● INFORMATION SUPPLIED:

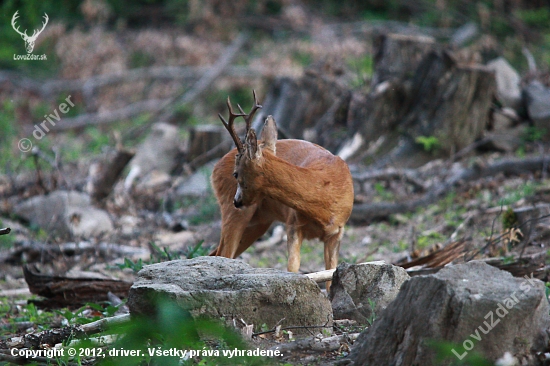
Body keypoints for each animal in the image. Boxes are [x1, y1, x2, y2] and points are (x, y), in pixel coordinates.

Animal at [209, 91, 356, 286]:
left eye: (236, 173)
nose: (237, 200)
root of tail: (215, 168)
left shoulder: (337, 232)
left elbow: (330, 276)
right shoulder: (293, 223)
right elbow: (292, 269)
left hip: (258, 222)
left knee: (216, 253)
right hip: (235, 213)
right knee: (223, 254)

● PROBLEM TO SOLVE: Show the lines above with "left".

● ANSWER TO THIS TASK:
left eye: (236, 173)
left shoulder: (337, 232)
left elbow: (330, 276)
left hip: (258, 222)
left knee: (216, 253)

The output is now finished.